Tech Academies are becoming quite popular, and we’re seeing an increasing demand for help in setting these up within organisations. The idea is to create a number of internal training courses, tailor-made for the challenges that are unique to your organisation. These could be anything from Agile Coaching courses to Database Administration courses (and everything in between). It’s even quite common to see organisation-specific “certification” as well. People can enrol in one of these academies by choice, or you can make them mandatory, it’s up to you – but the key thing is to make them specific to your organisation’s needs. I think these are exceedingly valuable, and they have the added advantage over external training courses of always being 100% relevant, plus you can also ensure that everyone is getting the same standard of training!
Blogs are a great source of information, and a great way to keep up to date with fellow professionals in your technical area. But don’t just read them, write one for yourself! Keeping a team journal or a company blog is a great way of promoting the cool stuff you’re doing, and is also a great way to encourage and develop people’s technical writing skills (not to mention their written communication skills).

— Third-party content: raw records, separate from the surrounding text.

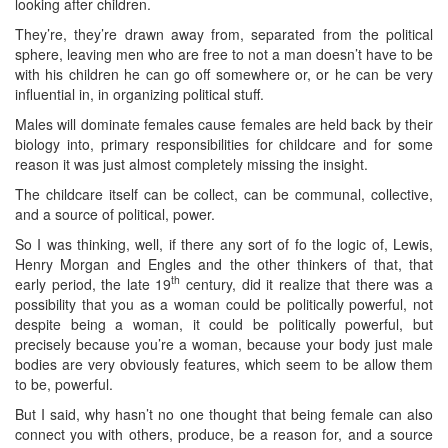
looking after children.
They’re, they’re drawn away from, separated from the political
sphere, leaving men who are free to not a man doesn’t have to be
with his children he can go off somewhere or, or he can be very
influential in, in organizing political stuff.
Males will dominate females cause females are held back by their
biology into, primary responsibilities for childcare and for some
reason it was just almost completely missing the insight.
The childcare itself can be collect, can be communal, collective,
and a source of political, power.
So I was thinking, well, if there any sort of fo the logic of, Lewis,
Henry Morgan and Engles and the other thinkers of that, that
th
early period, the late 19
century, did it realize that there was a
possibility that you as a woman could be politically powerful, not
despite being a woman, it could be politically powerful, but
precisely because you’re a woman, because your body just male
bodies are very obviously features, which seem to be allow them
to be, powerful.
But I said, why hasn’t no one thought that being female can also
connect you with others, produce, be a reason for, and a source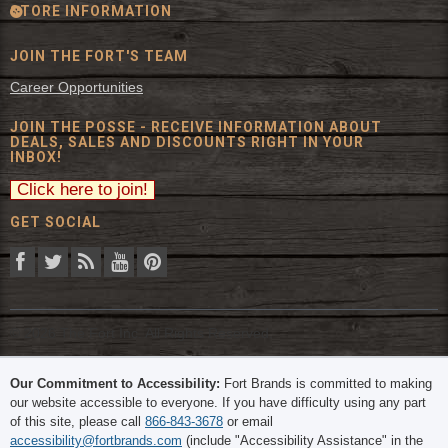
STORE INFORMATION
JOIN THE FORT'S TEAM
Career Opportunities
JOIN THE POSSE - RECEIVE INFORMATION ABOUT
DEALS, SALES AND DISCOUNTS RIGHT IN YOUR
INBOX!
GET SOCIAL
© 2026 The Fort Inc. All Rights Reserved.
Our Commitment to Accessibility:
Fort Brands is committed to making
our website accessible to everyone. If you have difficulty using any part
of this site, please call
866-843-3678
or email
accessibility@fortbrands.com
(include "Accessibility Assistance" in the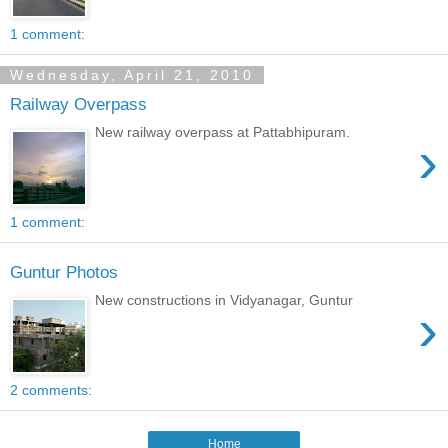
1 comment:
Wednesday, April 21, 2010
Railway Overpass
New railway overpass at Pattabhipuram.
›
1 comment:
Guntur Photos
New constructions in Vidyanagar, Guntur
›
2 comments:
Home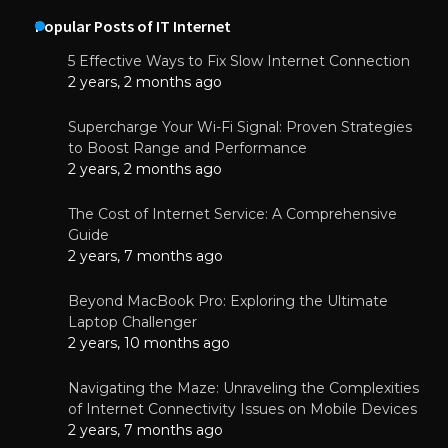
Popular Posts of IT Internet
5 Effective Ways to Fix Slow Internet Connection
2 years, 2 months ago
Supercharge Your Wi-Fi Signal: Proven Strategies
to Boost Range and Performance
2 years, 2 months ago
The Cost of Internet Service: A Comprehensive
Guide
2 years, 7 months ago
Beyond MacBook Pro: Exploring the Ultimate
Laptop Challenger
2 years, 10 months ago
Navigating the Maze: Unraveling the Complexities
of Internet Connectivity Issues on Mobile Devices
2 years, 7 months ago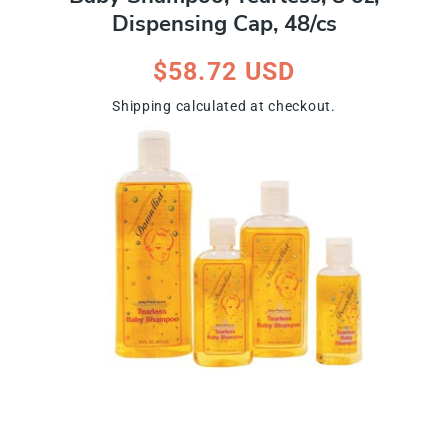
Dispensing Cap, 48/cs
Regular
$58.72 USD
price
Shipping
calculated at checkout.
ip To Product Information
Open
media
1
in
modal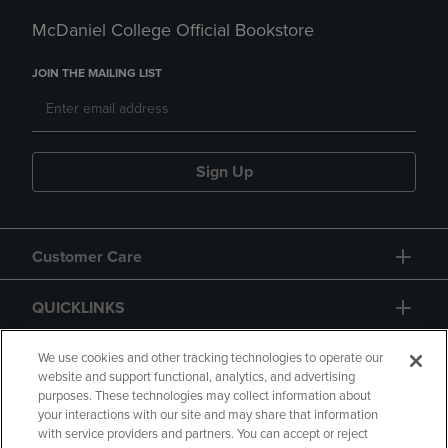
McDaniel College Official Bookstore
JOIN THE MAILING LIST
Sign Up
Customer Care
QUICKLINKS
GIFT CARD
We use cookies and other tracking technologies to operate our
website and support functional, analytics, and advertising
purposes. These technologies may collect information about
your interactions with our site and may share that information
with service providers and partners. You can accept or reject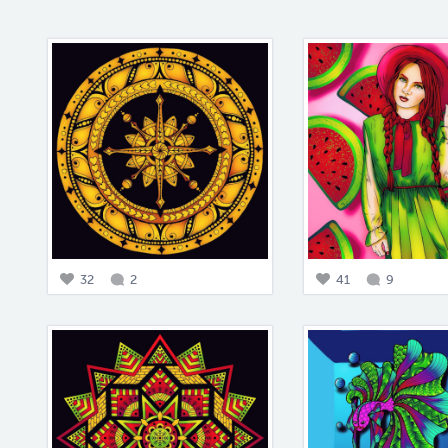
32
2
41
9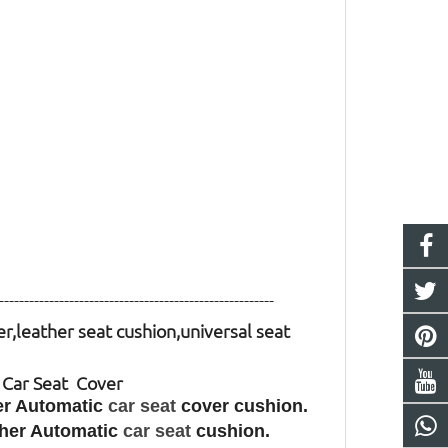
-------------------------------------------------------
er,leather seat cushion,universal seat
o Car Seat Cover
her Automatic
car seat
cover cushion.
ather Automatic
car seat
cushion.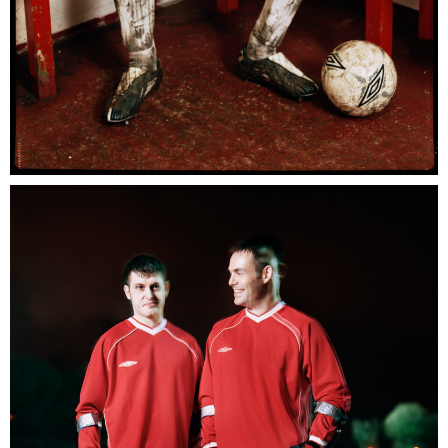
Umbro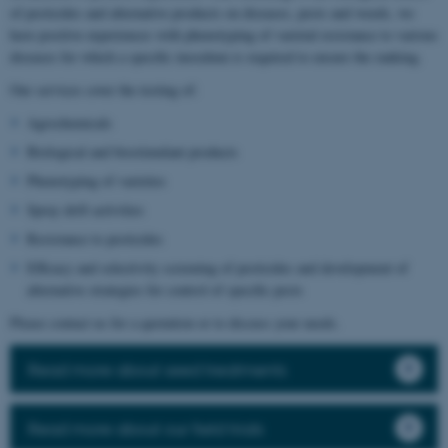
of pesticides and alternative products on diseases, pests and weeds, we
have positive experiences with phenotyping of varietal resistance to various
diseases for which a specific inoculum is required to ensure the ranking.
Our services cover the testing of:
Agrochemicals
Biological and biostimulant products
Phenotyping of varieties
Spray drift activities
Resistance to pesticides
Efficacy and selectivity screening of pesticides and development of
alternative strategies for control of specific pests
Please contact us for a quotation or to discuss your needs.
Read more about seed treatments
Read more about our field trials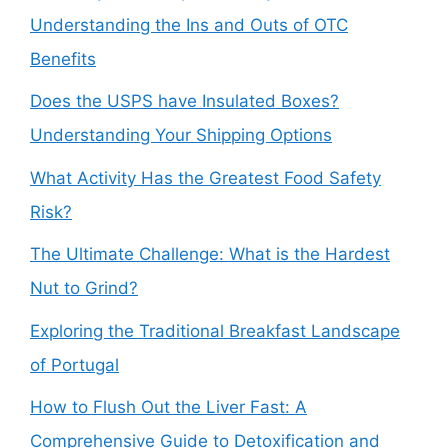
Understanding the Ins and Outs of OTC
Benefits
Does the USPS have Insulated Boxes?
Understanding Your Shipping Options
What Activity Has the Greatest Food Safety
Risk?
The Ultimate Challenge: What is the Hardest
Nut to Grind?
Exploring the Traditional Breakfast Landscape
of Portugal
How to Flush Out the Liver Fast: A
Comprehensive Guide to Detoxification and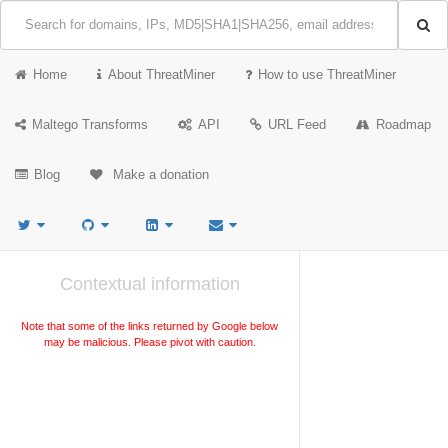
Home
About ThreatMiner
How to use ThreatMiner
Maltego Transforms
API
URL Feed
Roadmap
Blog
Make a donation
Contextual information
Note that some of the links returned by Google below
may be malicious. Please pivot with caution.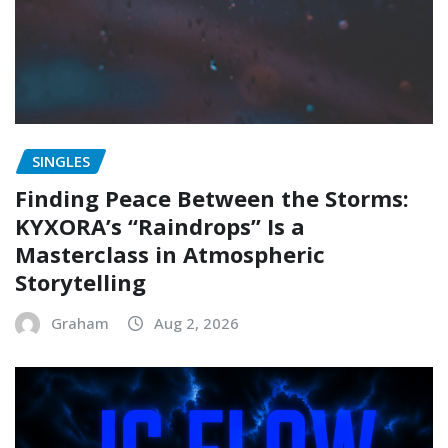
SINGLES
Finding Peace Between the Storms:
KYXORA’s “Raindrops” Is a
Masterclass in Atmospheric
Storytelling
Graham
Aug 2, 2026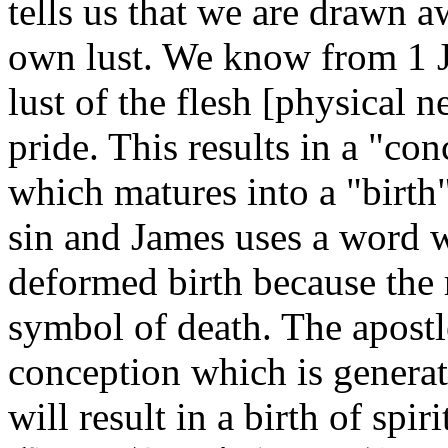
tells us that we are drawn aw
own lust. We know from 1 Joh
lust of the flesh [physical n
pride. This results in a "co
which matures into a "birth"
sin and James uses a word 
deformed birth because the re
symbol of death. The apostle
conception which is genera
will result in a birth of spir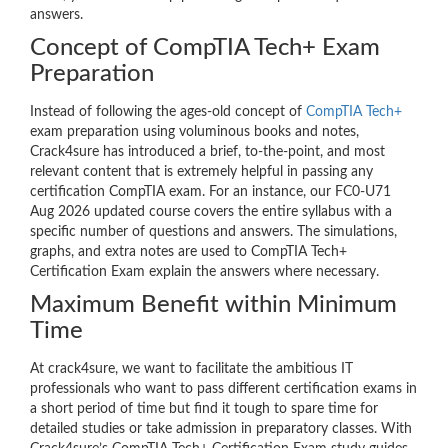
answers.
Concept of CompTIA Tech+ Exam
Preparation
Instead of following the ages-old concept of
CompTIA Tech+
exam preparation using voluminous books and notes,
Crack4sure has introduced a brief, to-the-point, and most
relevant content that is extremely helpful in passing any
certification CompTIA exam. For an instance, our FC0-U71
Aug 2026 updated course covers the entire syllabus with a
specific number of questions and answers. The simulations,
graphs, and extra notes are used to CompTIA Tech+
Certification Exam explain the answers where necessary.
Maximum Benefit within Minimum
Time
At crack4sure, we want to facilitate the ambitious IT
professionals who want to pass different certification exams in
a short period of time but find it tough to spare time for
detailed studies or take admission in preparatory classes. With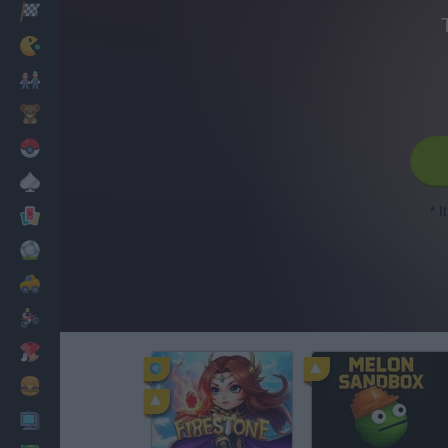
Racing
Classic
Mario Bros
Kids
Pokemon
Board
* I
Cards
Football
Car
Motorbike
Dress Up
Cooking
PC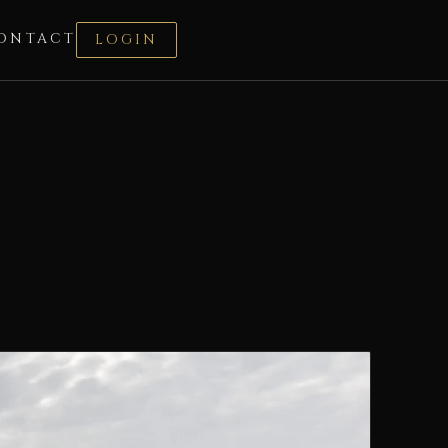
ONTACT
LOGIN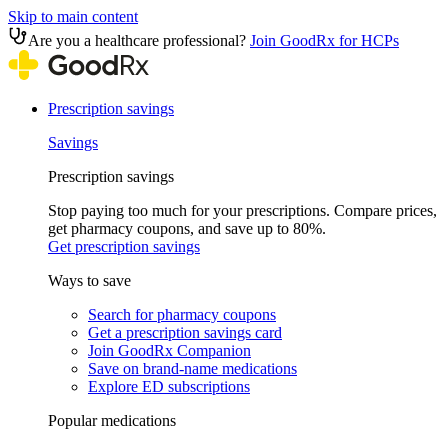
Skip to main content
Are you a healthcare professional?
Join GoodRx for HCPs
Prescription savings
Savings
Prescription savings
Stop paying too much for your prescriptions. Compare prices,
get pharmacy coupons, and save up to 80%.
Get prescription savings
Ways to save
Search for pharmacy coupons
Get a prescription savings card
Join GoodRx Companion
Save on brand-name medications
Explore ED subscriptions
Popular medications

Conferences are a great source of free T-shirts, pens, hats, stress-balls, stickers, key-rings, laser-pointers and other things that you quickly get bored of and leave on your desk at the office. But did you know that you can actually learn stuff at conferences as well? It’s true! Some conferences have really, really clever people speaking at them, (other conferences have me), and you’ll usually find the speakers are more than happy to have a chat with you over a drink after their talk. In all seriousness, the Pipeline conference this year was brilliant – a great crowd of very smart professionals from all walks of life, an inspiring keynote from Linda Rising, and a chilled atmosphere. So, get along to a conference (even if you have to take a devday to get away with it), write down what you learn, make a blog out of it, do a tech-talk to your team about it, expand that into a workshop, maybe include some pairing and/or mobbing, and then head on out to a meetup to chat to more like-minded professionals. 🙂 Learning Level: Einstein!